Exercise brief:
Copy everything from "Second, the peer" down to "nightmare from earlier." in the text on WireGuard and DKMS, swapping "control plane" for "management layer".

Because keeping the layers apart is the point. WireGuard moves authenticated, encrypted packets between peers that hold the right key, and then it stops. It does not know what a consent withdrawal is, which authorisation a message carries, or whether a credential has been revoked. That logic belongs above the wire, in DKMS. mTLS tends to pull authorisation down into the transport handshake until you can no longer audit the two separately. We keep them apart on purpose, and build them on the same root.
Sovereign down to the wire
The stack is Open Source from top to bottom. WireGuard is in the kernel; the DKMS layer above it is ours, published under the AGPLv3. No SaaS control plane sits in the path. No third party who can be subpoenaed for the keys, nobody quietly logging who talked to whom. For Swiss healthcare, where the data may not leave the country and the trust may not leave the institution, that has to hold down to the transport. Sovereignty that stops at the application layer and rents its network plumbing from someone else is not really sovereignty.
What we are trading away
No architecture is free, and the people who run these systems can smell it when you pretend otherwise. WireGuard asks for three trades, which we are transparent about:
First, it is a layer-3 tunnel. It carries IP packets, not streams, so you do not get the native stream multiplexing a TLS- or QUIC-based transport hands you for free. Anything that needs multiplexing builds it above the tunnel. For a mesh carrying authenticated exchange between institutions that is arguably the right place for it, but it is a real constraint, not a non-issue.
Second, the peer configuration surface grows with the mesh. WireGuard ships no control plane that hands out and revokes peers centrally; each node knows the peers it talks to. In a small, governed mesh of hubs and nodes that is a feature. Nothing central to compromise. At large scale it becomes real work, and administrating the keys via DKMS is what keeps it from collapsing into the spreadsheet nightmare from earlier.

Data excerpts:
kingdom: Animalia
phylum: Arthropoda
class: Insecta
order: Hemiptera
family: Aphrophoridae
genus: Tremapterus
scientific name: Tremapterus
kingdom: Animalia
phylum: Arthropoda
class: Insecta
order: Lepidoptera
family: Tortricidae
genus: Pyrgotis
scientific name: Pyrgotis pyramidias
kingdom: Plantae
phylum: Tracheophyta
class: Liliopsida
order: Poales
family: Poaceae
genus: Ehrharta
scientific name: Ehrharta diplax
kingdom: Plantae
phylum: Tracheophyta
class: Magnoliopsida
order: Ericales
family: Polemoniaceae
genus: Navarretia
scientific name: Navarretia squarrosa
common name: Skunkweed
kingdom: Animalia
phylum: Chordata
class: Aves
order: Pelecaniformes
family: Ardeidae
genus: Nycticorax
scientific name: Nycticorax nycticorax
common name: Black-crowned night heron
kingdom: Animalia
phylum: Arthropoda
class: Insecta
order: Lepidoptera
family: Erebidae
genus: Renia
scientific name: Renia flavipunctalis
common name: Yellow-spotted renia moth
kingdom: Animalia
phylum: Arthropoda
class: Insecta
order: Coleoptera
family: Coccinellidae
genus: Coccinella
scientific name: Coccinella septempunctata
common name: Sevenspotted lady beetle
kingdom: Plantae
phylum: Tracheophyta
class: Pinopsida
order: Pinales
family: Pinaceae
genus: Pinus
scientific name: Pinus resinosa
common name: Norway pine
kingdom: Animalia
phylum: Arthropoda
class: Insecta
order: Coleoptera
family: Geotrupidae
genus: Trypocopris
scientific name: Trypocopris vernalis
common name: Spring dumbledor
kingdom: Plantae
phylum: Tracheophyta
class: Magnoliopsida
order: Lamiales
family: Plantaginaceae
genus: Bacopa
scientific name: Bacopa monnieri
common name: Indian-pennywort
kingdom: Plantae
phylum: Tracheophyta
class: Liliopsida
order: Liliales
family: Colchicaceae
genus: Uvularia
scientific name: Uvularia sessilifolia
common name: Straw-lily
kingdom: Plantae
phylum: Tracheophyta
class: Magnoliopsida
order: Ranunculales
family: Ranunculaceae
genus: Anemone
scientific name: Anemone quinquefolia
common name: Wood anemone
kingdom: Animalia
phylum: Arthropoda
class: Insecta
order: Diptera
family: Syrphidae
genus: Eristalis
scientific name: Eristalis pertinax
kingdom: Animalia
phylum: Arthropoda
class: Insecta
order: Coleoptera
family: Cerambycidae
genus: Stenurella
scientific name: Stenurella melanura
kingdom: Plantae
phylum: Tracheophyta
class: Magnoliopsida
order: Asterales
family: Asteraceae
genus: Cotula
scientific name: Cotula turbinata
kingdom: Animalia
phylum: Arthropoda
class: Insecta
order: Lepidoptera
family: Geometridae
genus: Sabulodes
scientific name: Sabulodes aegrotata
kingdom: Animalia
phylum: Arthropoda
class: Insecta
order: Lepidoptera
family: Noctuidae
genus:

Exercise output:
Second, the peer configuration surface grows with the mesh. WireGuard ships no management layer that hands out and revokes peers centrally; each node knows the peers it talks to. In a small, governed mesh of hubs and nodes that is a feature. Nothing central to compromise. At large scale it becomes real work, and administrating the keys via DKMS is what keeps it from collapsing into the spreadsheet nightmare from earlier.